Conexiones ciencia-arte. Colaboración Centro Botín.

El personal científico del Centro Oceanográfico de Santander (IEO, CSIC) participando en el Programa de Ciencias Marinas ha colaborado en la exposición "Enredos II: Nuno da Luz" en el Centro Botín, proporcionando datos oceanográficos que el artista transforma en arte sonoro, contribuyendo así a una muestra en la que el clima resuena dentro de la sala expositiva.

La obra de Nuno da Luz (Lisboa, 1984) puede definirse como un “arte ambiental” que, además de explorar fenómenos como la meteorología, las mareas, el viento o el cambio climático, traduce sus intensidades, ritmos y patrones en composiciones sonoras que transforman los espacios y la arquitectura. Este proyecto surge del interés del artista por las fuentes sonoras del entorno y por su potencial de transformación vibracional, capaz de involucrar a cuerpos humanos y no humanos, orgánicos y artificiales, a través de la denominada “resonancia simpática”.

La exposición presentará dos nuevas instalaciones sonoras del artista, producidas por la Fundación Botín, en las cuales continúa explorando el sonido como un medio capaz de revelar la arquitectura como una entidad dinámica y resonante. Esta idea dialoga con el propio Centro Botín que, sostenido sobre pilares, posee cierta elasticidad y vibra de formas tanto perceptibles como imperceptibles.

En estas nuevas obras, el sonido actúa también como una fuerza que traslada las condiciones atmosféricas de la bahía de Santander al interior de la sala expositiva. Bay of Santander Sonic Disposal Service (Servicio de eliminación sónica de la bahía de Santander) transforma los datos ambientales del entorno inmediato del edificio en sonido y vibraciones que recorren las paredes del espacio expositivo.

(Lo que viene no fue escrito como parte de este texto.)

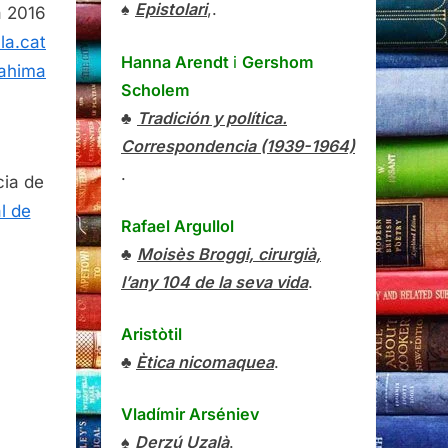
♠
Epistolari
,.
a 2016
la.cat
Hanna Arendt
i
Gershom
ahima
Scholem
♣
Tradición y política.
Correspondencia (1939-1964)
.
cia de
l de
Rafael Argullol
♣
Moisès Broggi, cirurgià,
l’any 104 de la seva vida
.
Aristòtil
♣
Ètica nicomaquea
.
Vladímir Arséniev
♠
Derzú Uzalà
.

Los datos utilizados en la instalación han sido proporcionados por el Centro Oceanográfico de Santander (Instituto Español de Oceanografía IEO.CSIC), que ha colaborado con el artista en la selección de las variables más interesantes por sus distintos tipos de variabilidad y naturaleza. Entre ellas se incluyen la actividad de las olas, las corrientes marinas, el viento, la temperatura del agua y del aire, así como la salinidad de las aguas oceánicas frente a Santander. Estos registros proceden de la boya Augusto González de Linares, fondeada a 2840 metros de profundidad.

La muestra, concebida como una experiencia sensorial que conecta ciencia y arte, permaneció abierta al público entre el 31 de mayo y el 19 de octubre de 2025.